El mísmo orgullo que nos lleva a censurar los defectos de que nos creermos libres, nos lleva a despreciar las buenas cualidades de que carecemos.
La Rochefoucauld
Hay un orgullo que es sano, deseable, que es parte de la felicidad. Consiste en sentirnos contentos con lo que hemos logrado con esfuerzo y dedicación, con aprender a disfrutar de nuestros éxitos. El orgullo sustenta nuestra autoestima, nos incita a seguir objetivos nuevos y también a superar los distintos obstáculos que tiene la vida.
El orgullo es un estado de ánimo muy agradable que nos invade cuando hacemos algo - que es importante para nosotros – bien. Nos sentimos orgullosos cuando conseguimos un objetivo, superamos un obstáculo o alguna dificultad de la vida. Es un gran alimento para nuestro ego, una recompensa que en dosis pequeñas nos motiva para que fortalezcamos nuestra autoestima y nuestro desarrollo personal. Hay una parte de consuelo pues no nos sentimos orgullosos si hemos conseguido algo sin esfuerzo.
Al igual que nos podemos sentir orgullosos por nosotros, también lo podemos hacer por los demás, por nuestros seres cercanos por ejemplo nuestros hijos. Esto se llama orgullo por delegación. Cuando son personas allegadas, no sentimos orgullo sino alegría altruista. Por eso decimos que el orgullo tiene que ver con el ego, ya que acompaña siempre la autoestima. Y por eso, a veces, pueden aparecer problemas con el orgullo, por el ego.
Comúnmente decimos que a alguien “se le ha subido el éxito a la cabeza”, cuando ese alguien consigue varios elogios, y se llena tanto de orgullo que pierde el conocimiento y la medida de la cordura, entonces se cree “intocable”. Todo ello solamente conlleva a antipatía, rencores y peleas.
También existe el orgullo como conducta continua: cuando alguien no siente orgullo de vez en cuando de los logros obtenidos, sino que lo hace constantemente de lo que es. Esto es lo que llamamos soberbia, a los demás les molesta mucho porque se sienten en un estado de inferioridad.
Y también están los peores riesgos, los más traidores, que provienen de otra manera de conducta aprobada por la sociedad, que no se trata de otra cosa que tomar las relaciones sociales como competitivas. No está mal competir en deporte, pero no deberíamos hacerlo en las relaciones humanas.

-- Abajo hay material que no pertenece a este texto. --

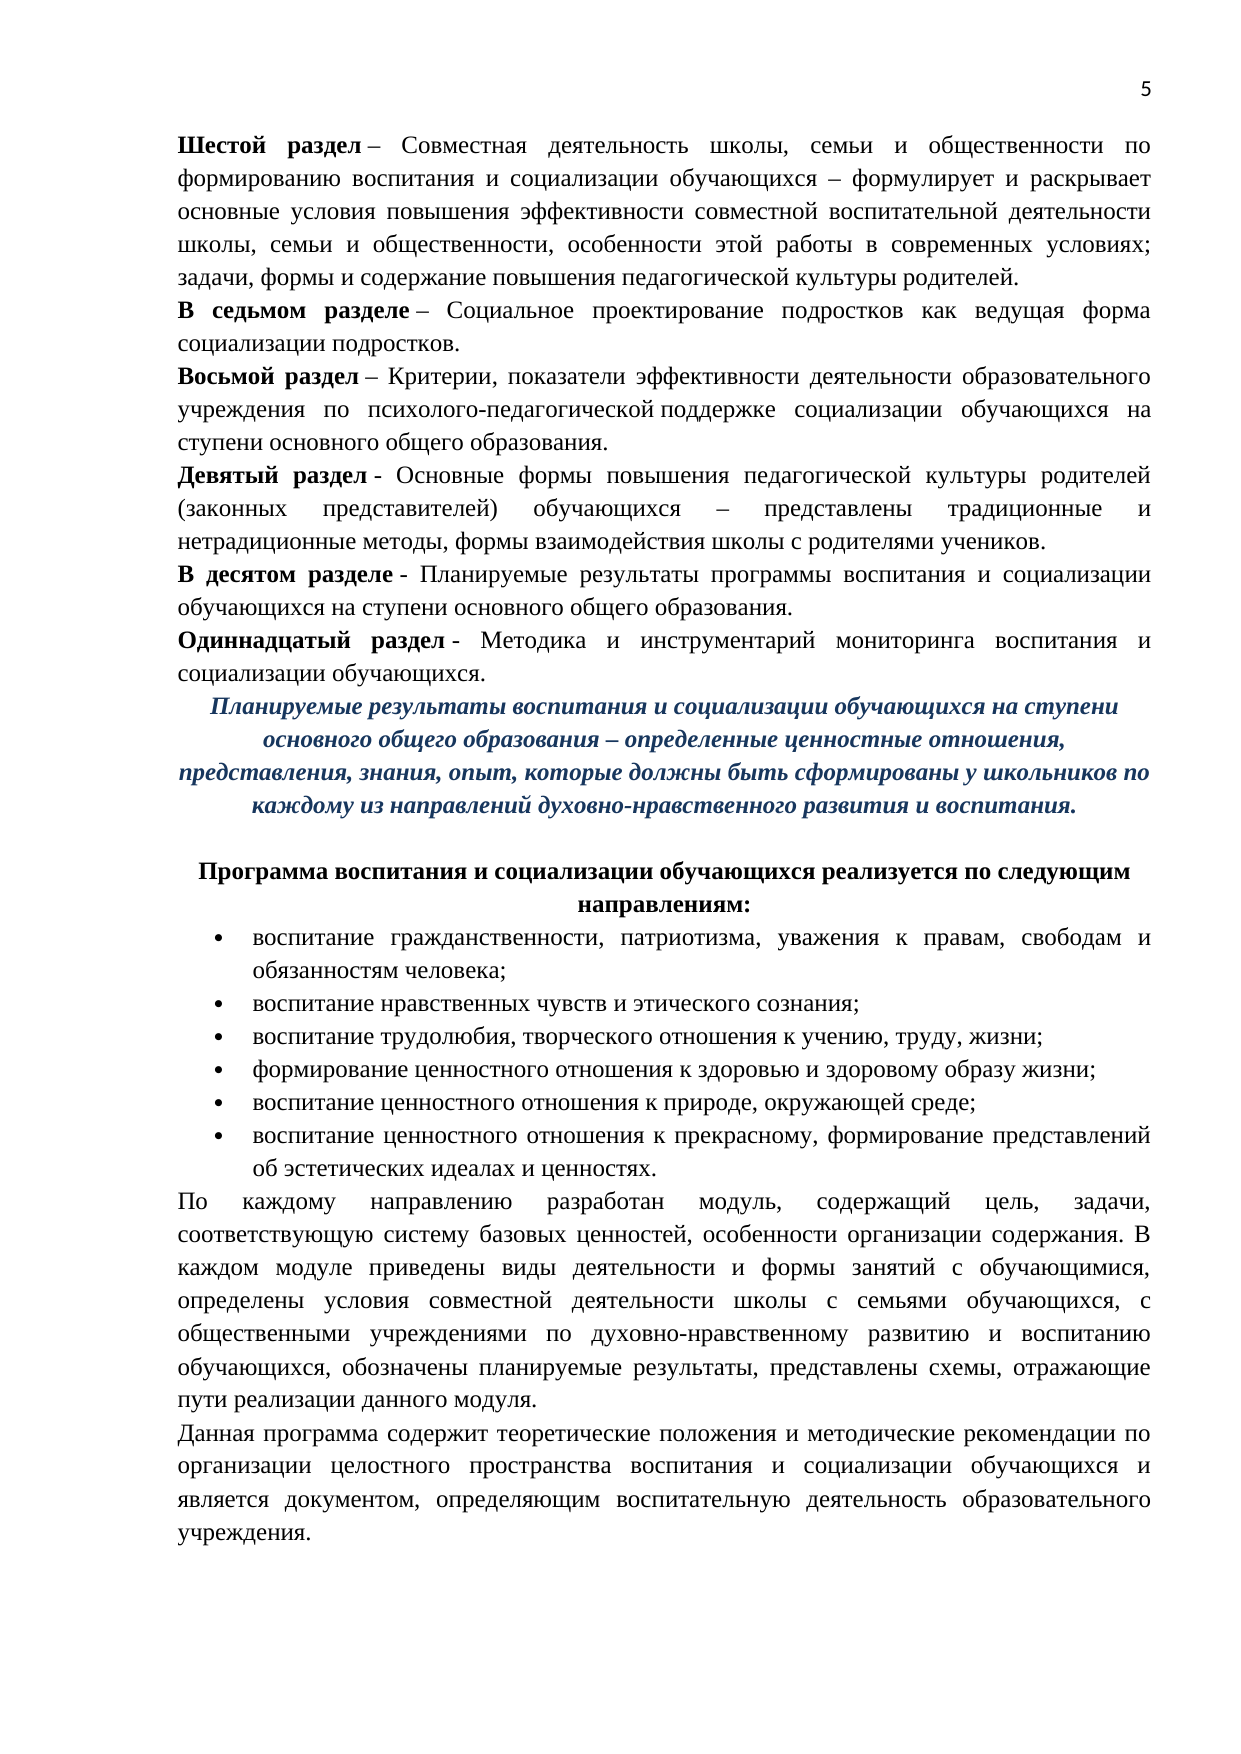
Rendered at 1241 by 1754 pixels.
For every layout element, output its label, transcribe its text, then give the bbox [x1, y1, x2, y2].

text Программа воспитания и социализации обучающихся реализуется по следующим направлениям: [177, 856, 1152, 918]
text В седьмом разделе – Социальное проектирование подростков как ведущая форма социализации подростков. [177, 295, 1152, 357]
list воспитание гражданственности, патриотизма, уважения к правам, свободам и обязанностям человека; [215, 922, 1152, 984]
list воспитание нравственных чувств и этического сознания; [215, 988, 1152, 1017]
text Данная программа содержит теоретические положения и методические рекомендации по организации целостного пространства воспитания и социализации обучающихся и является документом, определяющим воспитательную деятельность образовательного учреждения. [177, 1418, 1152, 1545]
text Восьмой раздел – Критерии, показатели эффективности деятельности образовательного учреждения по психолого-педагогической поддержке социализации обучающихся на ступени основного общего образования. [177, 361, 1152, 456]
text В десятом разделе - Планируемые результаты программы воспитания и социализации обучающихся на ступени основного общего образования. [177, 559, 1152, 621]
text Планируемые результаты воспитания и социализации обучающихся на ступени основного общего образования – определенные ценностные отношения, представления, знания, опыт, которые должны быть сформированы у школьников по каждому из направлений духовно-нравственного развития и воспитания. [177, 691, 1152, 819]
list формирование ценностного отношения к здоровью и здоровому образу жизни; [215, 1054, 1152, 1083]
text Девятый раздел - Основные формы повышения педагогической культуры родителей (законных представителей) обучающихся – представлены традиционные и нетрадиционные методы, формы взаимодействия школы с родителями учеников. [177, 460, 1152, 555]
list воспитание трудолюбия, творческого отношения к учению, труду, жизни; [215, 1021, 1152, 1050]
list воспитание ценностного отношения к природе, окружающей среде; [215, 1087, 1152, 1116]
text Шестой раздел – Совместная деятельность школы, семьи и общественности по формированию воспитания и социализации обучающихся – формулирует и раскрывает основные условия повышения эффективности совместной воспитательной деятельности школы, семьи и общественности, особенности этой работы в современных условиях; задачи, формы и содержание повышения педагогической культуры родителей. [177, 130, 1152, 291]
text По каждому направлению разработан модуль, содержащий цель, задачи, соответствующую систему базовых ценностей, особенности организации содержания. В каждом модуле приведены виды деятельности и формы занятий с обучающимися, определены условия совместной деятельности школы с семьями обучающихся, с общественными учреждениями по духовно-нравственному развитию и воспитанию обучающихся, обозначены планируемые результаты, представлены схемы, отражающие пути реализации данного модуля. [177, 1186, 1152, 1413]
list воспитание ценностного отношения к прекрасному, формирование представлений об эстетических идеалах и ценностях. [215, 1120, 1152, 1182]
text Одиннадцатый раздел - Методика и инструментарий мониторинга воспитания и социализации обучающихся. [177, 625, 1152, 687]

Fundamentar nuestras relaciones en desear ser más o menos dominante es algo muy estresante y a la vez peligroso. No solamente por la molestia que provoca en los demás, también es porque es una forma equivocada de alimentar la autoestima, que se va fragilizando, pues se vive sólo con la idea de triunfar y la necesidad de ser superior. El orgullo también puede ser un combustible sensacional, a la vez que necesario. Es normal que frecuentemente nos encontremos en situaciones dificultosas y adversas, y esto advierte con fragilizar la confianza en nosotros mismos.
Por este motivo es muy necesario tener éxitos, como forma de antídoto a esas dificultades. El problema está en que no sólo basta con conseguir esos logros, también hay que saber disfrutarlos. Si cuando obtenemos un éxito nos encargamos de revisar que todo podría haber salido mejor – perfeccionismo -, si enseguida pasamos al siguiente objetivo – activismo -, si nos angustiamos y preguntamos si siempre tendremos el mismo éxito – ansiedad -, y si disminuimos nuestro logro – desvaloración -, evidentemente no nos parecerá tan bueno como si dedicamos un tiempo a alegrarnos de ello.
Exactamente ese es el orgullo sano, dedicarse un tiempo y decirse a uno mismo: “¡bien, lo has conseguido!”. Respira hondo, sonríe, regocíjate en tu alegría, en tu orgullo. Eso es lo que diríamos a un amigo, sentirse orgulloso es decírselo a uno mismo, como anteriormente mencionaba es un estado de ánimo, y va unido a la satisfacción de que todo va bien, porque nos estamos esforzando.
Después de haber saboreado el momento, volveremos a tomar nuestra vida, un poco más serenos, más fuertes y seguros de nosotros mismos.
Quien vence sin peligro triunfa sin gloria.